McVeigh and the Navy agreed to a settlement in June 1998. The Navy did not admit any wrongdoing and agreed not to pursue an appeal. McVeigh was allowed to retire with the rank of Master Chief Petty Officer and full benefits. He commented: "I'm happy that this case has been resolved on my terms. I think that all sailors can take comfort from this. I hope it sends a message that the rules and regulations that are in place need to be followed by the military." His attorney said: "It is the first time, as far as I'm aware, that the Navy has let stand a court decision that it has broken the law in this area. Obviously it has a precedent that can be relied on in the future." The Navy also paid McVeigh's $90,000 in legal expenses.

McVeigh retired from the Navy on July 14, 1998. He said he had been treated well by other service members "with an exception of a few senior officers in the submarine squadron." He concluded: "I think the Navy has been fairly pig-headed. I just got set up and this thing just getting passed up the line and no one stopped to look at it."
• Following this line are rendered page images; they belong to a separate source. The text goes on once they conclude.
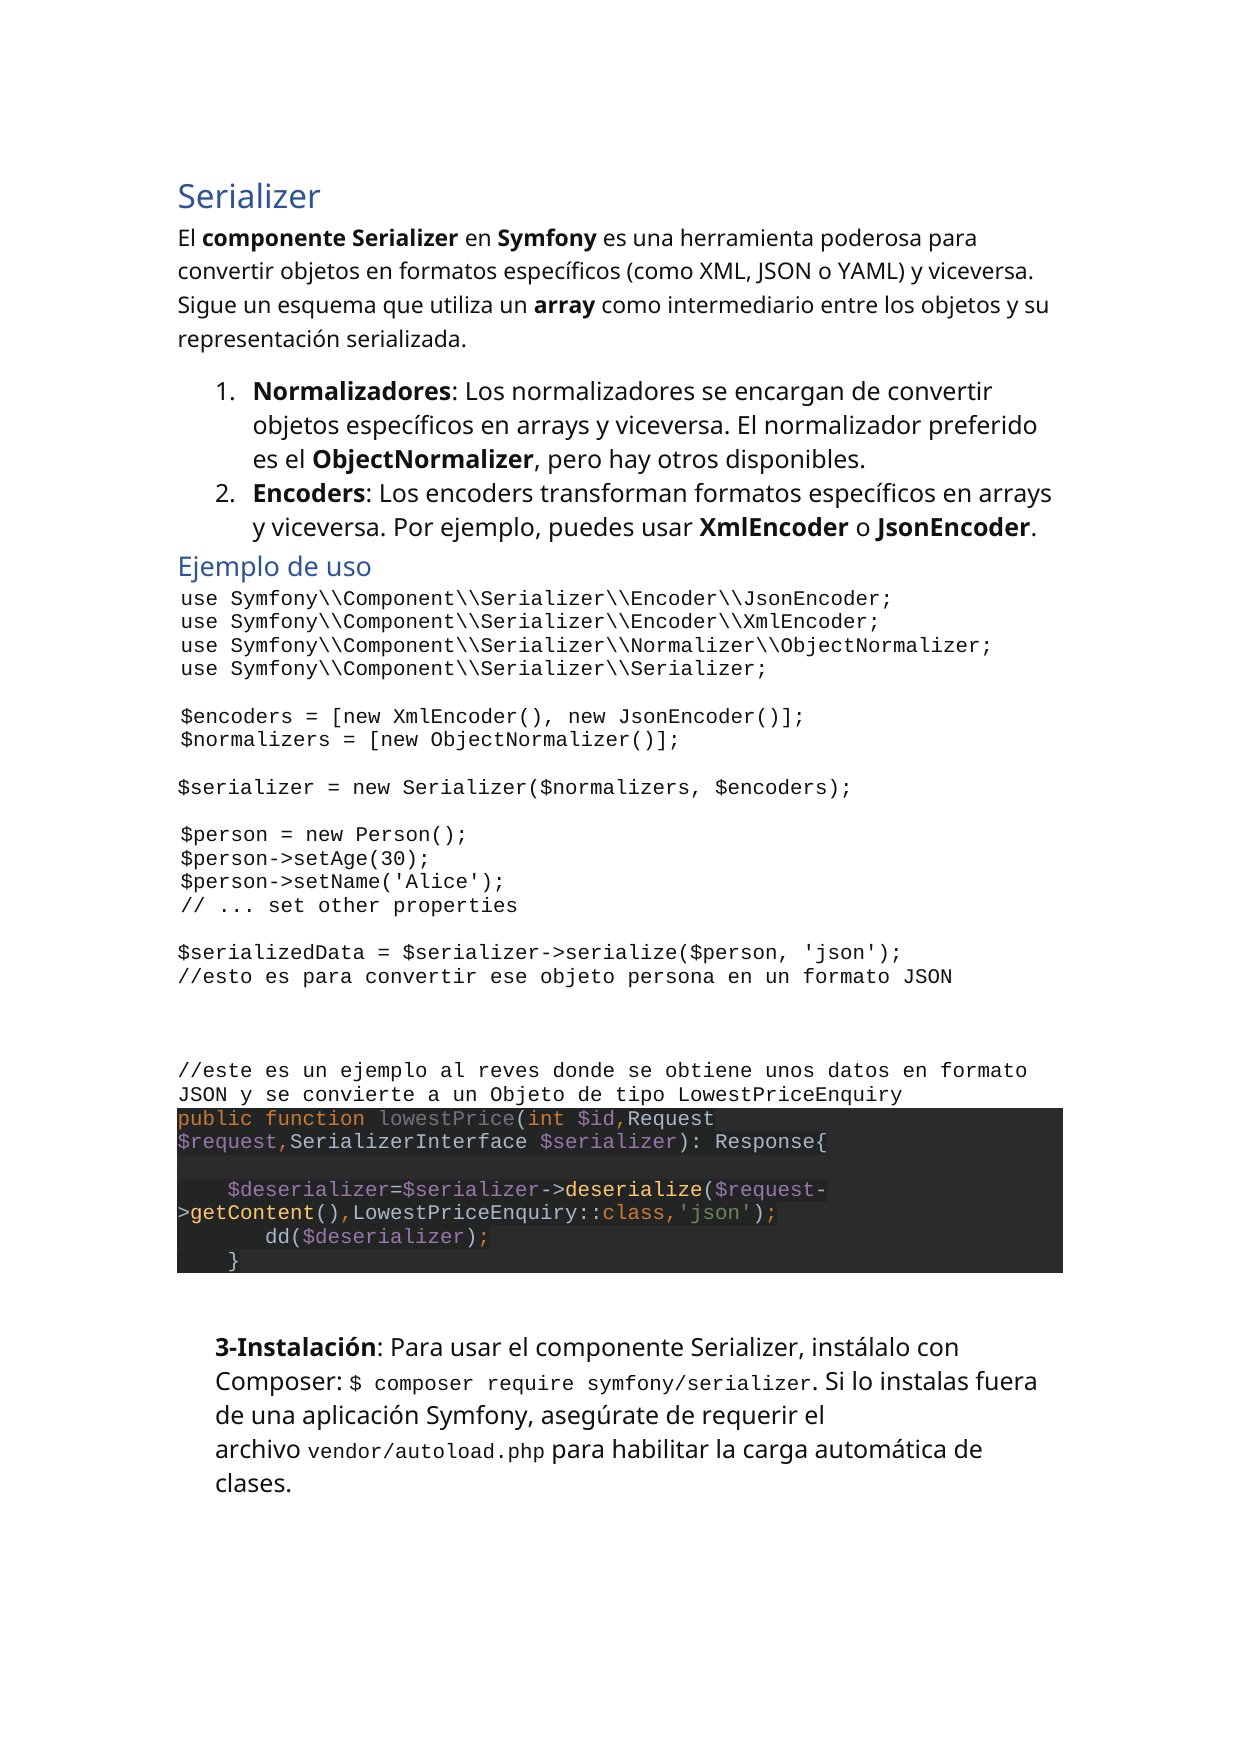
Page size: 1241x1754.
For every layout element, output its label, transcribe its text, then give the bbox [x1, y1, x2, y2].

text $normalizers = [new ObjectNormalizer()]; [180, 729, 1060, 753]
text //este es un ejemplo al reves donde se obtiene unos datos en formato JSON y se convierte a un Objeto de tipo LowestPriceEnquiry [177, 1060, 1063, 1108]
list Encoders: Los encoders transforman formatos específicos en arrays y viceversa. Por ejemplo, puedes usar XmlEncoder o JsonEncoder. [215, 475, 1063, 543]
text 3-Instalación: Para usar el componente Serializer, instálalo con Composer: $ composer require symfony/serializer. Si lo instalas fuera de una aplicación Symfony, asegúrate de requerir el archivo vendor/autoload.php para habilitar la carga automática de clases. [215, 1330, 1063, 1500]
text // ... set other properties [180, 895, 1060, 918]
text $person->setAge(30); [180, 848, 1060, 871]
text public function lowestPrice(int $id,Request $request,SerializerInterface $serializer): Response{ $deserializer=$serializer->deserialize($request->getContent(),LowestPriceEnquiry::class,'json'); dd($deserializer); } [177, 1108, 1063, 1273]
text use Symfony\\Component\\Serializer\\Normalizer\\ObjectNormalizer; [180, 635, 1060, 658]
text $person = new Person(); [180, 824, 1060, 848]
text use Symfony\\Component\\Serializer\\Encoder\\JsonEncoder; [180, 587, 1060, 611]
text $serializedData = $serializer->serialize($person, 'json'); [177, 942, 1063, 966]
subtitle Ejemplo de uso [177, 548, 1063, 584]
text use Symfony\\Component\\Serializer\\Encoder\\XmlEncoder; [180, 611, 1060, 635]
text use Symfony\\Component\\Serializer\\Serializer; [180, 658, 1060, 682]
list Normalizadores: Los normalizadores se encargan de convertir objetos específicos en arrays y viceversa. El normalizador preferido es el ObjectNormalizer, pero hay otros disponibles. [215, 373, 1063, 475]
text //esto es para convertir ese objeto persona en un formato JSON [177, 966, 1063, 989]
text $person->setName('Alice'); [180, 871, 1060, 895]
text El componente Serializer en Symfony es una herramienta poderosa para convertir objetos en formatos específicos (como XML, JSON o YAML) y viceversa. Sigue un esquema que utiliza un array como intermediario entre los objetos y su representación serializada. [177, 222, 1063, 354]
text $serializer = new Serializer($normalizers, $encoders); [177, 777, 1063, 800]
text $encoders = [new XmlEncoder(), new JsonEncoder()]; [180, 706, 1060, 729]
subtitle Serializer [177, 173, 1063, 218]
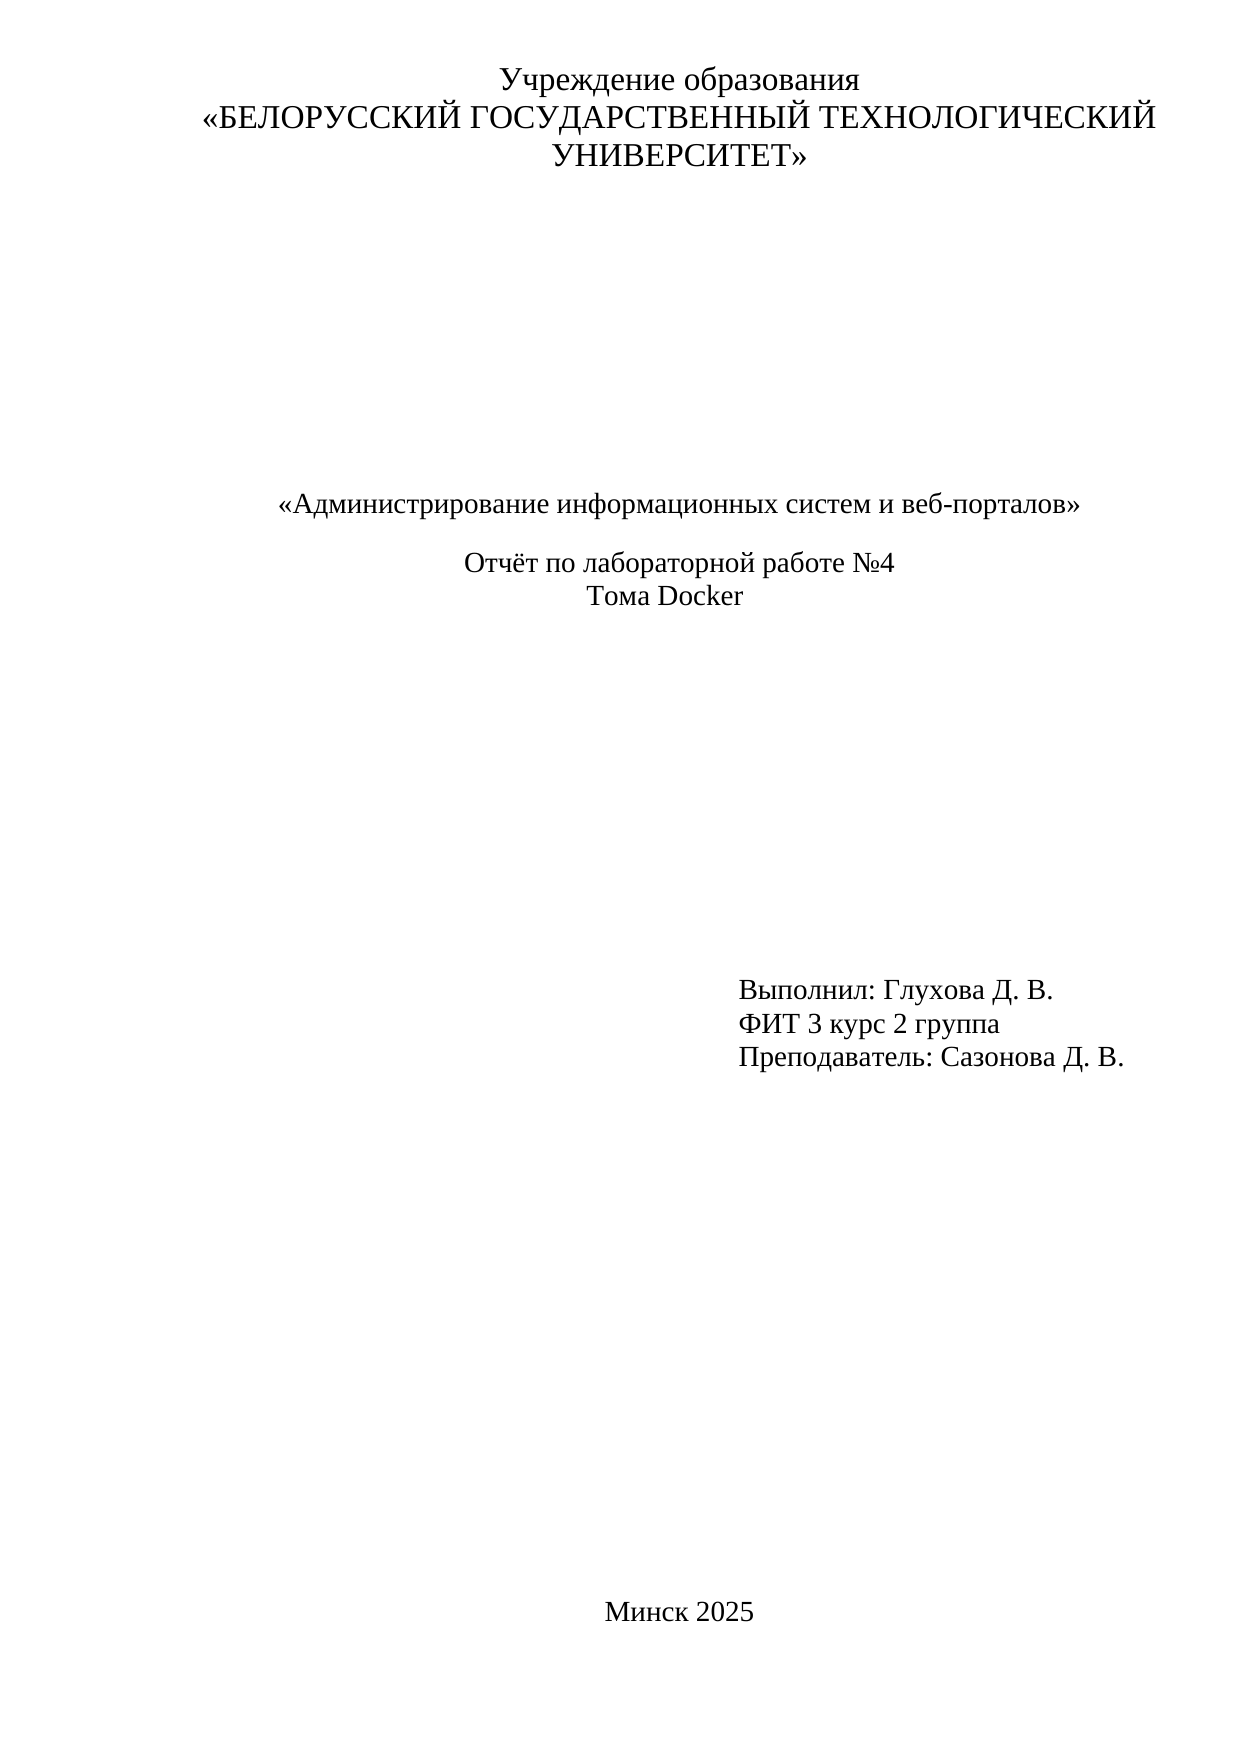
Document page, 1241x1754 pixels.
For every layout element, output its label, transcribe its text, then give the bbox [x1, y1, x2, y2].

text «Администрирование информационных систем и веб-порталов» [177, 486, 1181, 520]
text Преподаватель: Сазонова Д. В. [177, 1039, 1181, 1073]
text «БЕЛОРУССКИЙ ГОСУДАРСТВЕННЫЙ ТЕХНОЛОГИЧЕСКИЙ [177, 97, 1181, 136]
text Тома Docker [177, 578, 1181, 612]
text Отчёт по лабораторной работе №4 [177, 545, 1181, 578]
text Учреждение образования [177, 59, 1181, 97]
text УНИВЕРСИТЕТ» [177, 136, 1181, 174]
text ФИТ 3 курс 2 группа [177, 1006, 1181, 1039]
text Выполнил: Глухова Д. В. [177, 972, 1181, 1006]
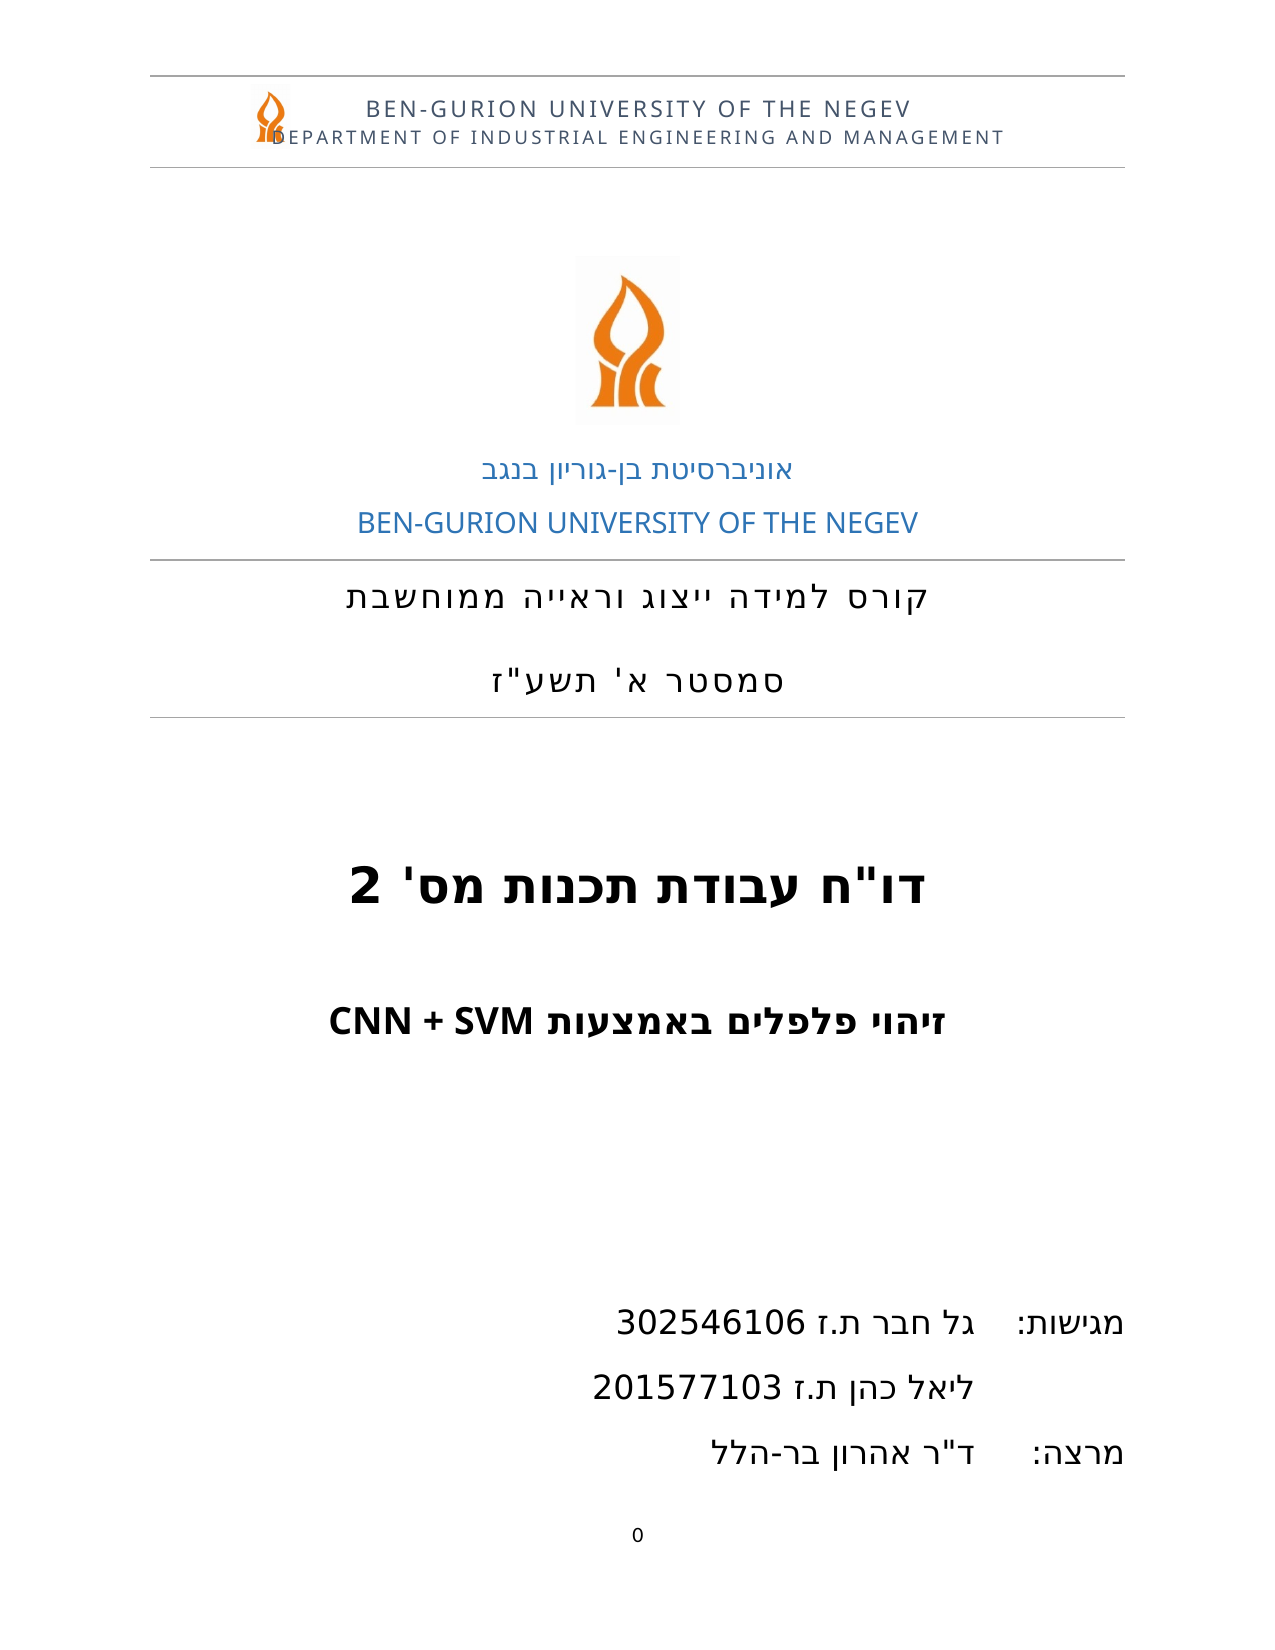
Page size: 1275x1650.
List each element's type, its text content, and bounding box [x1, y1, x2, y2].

text מרצה: ד"ר אהרון בר-הלל [150, 1433, 1125, 1472]
picture [575, 256, 681, 425]
text זיהוי פלפלים באמצעות CNN + SVM [150, 994, 1125, 1045]
text אוניברסיטת בן-גוריון בנגב [247, 452, 1027, 486]
title סמסטר א' תשע"ז [150, 643, 1125, 717]
title קורס למידה ייצוג וראייה ממוחשבת [150, 561, 1125, 616]
text Ben-Gurion University of the Negev [247, 503, 1027, 542]
picture [250, 84, 291, 149]
text ליאל כהן ת.ז 201577103 [150, 1368, 1125, 1407]
text מגישות: גל חבר ת.ז 302546106 [150, 1303, 1125, 1342]
text דו"ח עבודת תכנות מס' 2 [247, 857, 1027, 915]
In a separate settlement reached months earlier but not announced until McVeigh settled with the Navy, America Online apologized and agreed to pay McVeigh damages for having improperly disclosed his identity. Outside the settlement, AOL announced plans to provide all of its 5,000 customer service representatives with "scenario training" to protect their clients' privacy, and it posted a new version of its privacy policy which was written to be, in the words of one commentator, "understandable to us mere mortals."